Work task:
Track down each line below containing the string "lung" and copy it.

Top of Data extract

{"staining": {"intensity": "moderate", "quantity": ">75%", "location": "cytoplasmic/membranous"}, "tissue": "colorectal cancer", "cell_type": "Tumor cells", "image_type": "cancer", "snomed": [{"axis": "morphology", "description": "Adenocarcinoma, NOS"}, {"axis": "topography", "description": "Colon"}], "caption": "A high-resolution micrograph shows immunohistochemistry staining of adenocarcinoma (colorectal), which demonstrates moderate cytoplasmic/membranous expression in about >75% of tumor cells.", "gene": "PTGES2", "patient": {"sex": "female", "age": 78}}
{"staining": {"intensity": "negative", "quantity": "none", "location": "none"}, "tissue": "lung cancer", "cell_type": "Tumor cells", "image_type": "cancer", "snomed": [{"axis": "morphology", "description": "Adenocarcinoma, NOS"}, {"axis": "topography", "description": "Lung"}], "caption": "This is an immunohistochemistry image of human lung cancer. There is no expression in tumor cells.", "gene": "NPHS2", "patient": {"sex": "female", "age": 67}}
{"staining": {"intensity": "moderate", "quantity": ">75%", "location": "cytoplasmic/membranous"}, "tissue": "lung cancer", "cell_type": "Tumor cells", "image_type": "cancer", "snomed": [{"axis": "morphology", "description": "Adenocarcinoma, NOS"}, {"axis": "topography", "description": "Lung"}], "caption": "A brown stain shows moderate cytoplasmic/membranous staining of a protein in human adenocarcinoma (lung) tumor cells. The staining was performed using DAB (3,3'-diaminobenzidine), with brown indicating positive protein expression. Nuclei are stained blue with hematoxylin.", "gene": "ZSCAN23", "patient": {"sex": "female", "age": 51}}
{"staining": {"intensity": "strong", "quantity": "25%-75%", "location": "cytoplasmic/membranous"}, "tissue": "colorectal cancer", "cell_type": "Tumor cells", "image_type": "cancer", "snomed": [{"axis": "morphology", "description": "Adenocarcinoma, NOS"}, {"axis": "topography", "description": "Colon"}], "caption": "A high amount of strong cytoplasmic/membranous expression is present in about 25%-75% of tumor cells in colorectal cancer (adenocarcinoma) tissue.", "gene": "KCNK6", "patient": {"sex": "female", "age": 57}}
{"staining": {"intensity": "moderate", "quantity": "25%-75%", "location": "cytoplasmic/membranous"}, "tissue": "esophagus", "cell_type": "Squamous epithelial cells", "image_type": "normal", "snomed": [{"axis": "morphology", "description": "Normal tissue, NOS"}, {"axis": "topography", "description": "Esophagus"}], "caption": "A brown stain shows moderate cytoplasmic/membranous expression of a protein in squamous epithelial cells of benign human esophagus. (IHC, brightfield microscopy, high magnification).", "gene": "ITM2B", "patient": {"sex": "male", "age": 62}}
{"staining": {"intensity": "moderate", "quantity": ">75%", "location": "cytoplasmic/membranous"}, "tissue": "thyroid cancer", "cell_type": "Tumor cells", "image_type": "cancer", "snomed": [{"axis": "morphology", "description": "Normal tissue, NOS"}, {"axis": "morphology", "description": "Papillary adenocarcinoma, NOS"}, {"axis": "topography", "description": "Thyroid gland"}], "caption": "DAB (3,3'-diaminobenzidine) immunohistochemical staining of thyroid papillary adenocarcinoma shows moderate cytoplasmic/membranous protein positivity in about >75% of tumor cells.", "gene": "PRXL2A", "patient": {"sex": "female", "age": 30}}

Bottom of Data extract

Task result:
{"staining": {"intensity": "negative", "quantity": "none", "location": "none"}, "tissue": "lung cancer", "cell_type": "Tumor cells", "image_type": "cancer", "snomed": [{"axis": "morphology", "description": "Adenocarcinoma, NOS"}, {"axis": "topography", "description": "Lung"}], "caption": "This is an immunohistochemistry image of human lung cancer. There is no expression in tumor cells.", "gene": "NPHS2", "patient": {"sex": "female", "age": 67}}
{"staining": {"intensity": "moderate", "quantity": ">75%", "location": "cytoplasmic/membranous"}, "tissue": "lung cancer", "cell_type": "Tumor cells", "image_type": "cancer", "snomed": [{"axis": "morphology", "description": "Adenocarcinoma, NOS"}, {"axis": "topography", "description": "Lung"}], "caption": "A brown stain shows moderate cytoplasmic/membranous staining of a protein in human adenocarcinoma (lung) tumor cells. The staining was performed using DAB (3,3'-diaminobenzidine), with brown indicating positive protein expression. Nuclei are stained blue with hematoxylin.", "gene": "ZSCAN23", "patient": {"sex": "female", "age": 51}}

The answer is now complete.